## Requirement
Copy each line below holding "Nigeria".

Stored items
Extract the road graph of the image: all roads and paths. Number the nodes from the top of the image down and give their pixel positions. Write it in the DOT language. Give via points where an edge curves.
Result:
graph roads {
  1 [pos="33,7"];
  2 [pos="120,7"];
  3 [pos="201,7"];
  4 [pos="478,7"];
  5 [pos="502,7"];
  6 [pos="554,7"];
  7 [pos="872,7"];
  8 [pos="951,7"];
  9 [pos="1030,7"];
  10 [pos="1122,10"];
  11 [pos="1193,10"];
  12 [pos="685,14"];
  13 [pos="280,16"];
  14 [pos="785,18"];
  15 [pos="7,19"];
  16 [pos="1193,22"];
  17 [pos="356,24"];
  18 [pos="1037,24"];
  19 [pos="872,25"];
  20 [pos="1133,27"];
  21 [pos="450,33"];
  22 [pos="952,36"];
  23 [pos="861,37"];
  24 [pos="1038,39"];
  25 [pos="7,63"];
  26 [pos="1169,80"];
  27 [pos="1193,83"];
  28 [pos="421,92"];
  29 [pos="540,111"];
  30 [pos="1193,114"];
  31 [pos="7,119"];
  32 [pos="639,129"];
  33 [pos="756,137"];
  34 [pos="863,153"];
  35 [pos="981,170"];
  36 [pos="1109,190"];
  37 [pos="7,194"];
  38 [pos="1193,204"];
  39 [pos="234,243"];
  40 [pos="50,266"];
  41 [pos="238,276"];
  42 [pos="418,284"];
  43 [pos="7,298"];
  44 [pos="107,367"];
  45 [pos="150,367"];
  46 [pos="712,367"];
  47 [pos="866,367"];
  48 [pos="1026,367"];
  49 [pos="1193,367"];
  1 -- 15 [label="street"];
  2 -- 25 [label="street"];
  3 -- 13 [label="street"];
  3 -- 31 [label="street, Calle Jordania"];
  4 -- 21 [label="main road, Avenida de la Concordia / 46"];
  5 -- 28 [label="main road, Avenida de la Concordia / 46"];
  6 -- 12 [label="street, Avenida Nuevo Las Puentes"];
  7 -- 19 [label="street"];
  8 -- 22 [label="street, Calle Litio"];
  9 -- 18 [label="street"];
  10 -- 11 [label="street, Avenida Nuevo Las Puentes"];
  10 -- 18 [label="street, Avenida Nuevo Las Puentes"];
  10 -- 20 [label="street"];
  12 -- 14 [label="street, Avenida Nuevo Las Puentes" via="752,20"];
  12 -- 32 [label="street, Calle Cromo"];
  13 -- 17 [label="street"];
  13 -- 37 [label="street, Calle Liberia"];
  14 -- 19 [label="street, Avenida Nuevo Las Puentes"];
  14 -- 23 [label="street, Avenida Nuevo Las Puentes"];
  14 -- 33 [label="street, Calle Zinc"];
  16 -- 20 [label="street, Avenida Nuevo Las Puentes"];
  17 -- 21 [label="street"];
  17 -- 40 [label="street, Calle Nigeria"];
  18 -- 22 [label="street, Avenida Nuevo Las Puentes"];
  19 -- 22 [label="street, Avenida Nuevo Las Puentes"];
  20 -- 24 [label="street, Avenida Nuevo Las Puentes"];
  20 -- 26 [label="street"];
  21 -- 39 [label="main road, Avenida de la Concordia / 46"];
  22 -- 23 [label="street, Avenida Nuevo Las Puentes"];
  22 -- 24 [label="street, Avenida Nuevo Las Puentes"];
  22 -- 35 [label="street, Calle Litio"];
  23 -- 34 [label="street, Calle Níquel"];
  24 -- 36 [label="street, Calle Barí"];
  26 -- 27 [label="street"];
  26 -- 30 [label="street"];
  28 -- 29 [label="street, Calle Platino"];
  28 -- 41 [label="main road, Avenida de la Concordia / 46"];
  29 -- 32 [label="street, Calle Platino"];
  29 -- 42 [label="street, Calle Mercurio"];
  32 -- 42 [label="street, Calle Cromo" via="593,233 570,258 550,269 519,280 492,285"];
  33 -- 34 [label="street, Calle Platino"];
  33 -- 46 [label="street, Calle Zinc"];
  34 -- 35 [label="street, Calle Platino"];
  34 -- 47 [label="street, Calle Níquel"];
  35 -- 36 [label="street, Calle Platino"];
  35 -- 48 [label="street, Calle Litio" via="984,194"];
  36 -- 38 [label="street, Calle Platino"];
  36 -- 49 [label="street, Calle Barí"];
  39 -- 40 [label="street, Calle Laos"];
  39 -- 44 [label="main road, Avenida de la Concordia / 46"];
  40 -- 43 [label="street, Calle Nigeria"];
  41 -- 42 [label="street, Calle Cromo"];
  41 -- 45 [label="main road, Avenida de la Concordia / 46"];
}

## Written response
  17 -- 40 [label="street, Calle Nigeria"];
  40 -- 43 [label="street, Calle Nigeria"];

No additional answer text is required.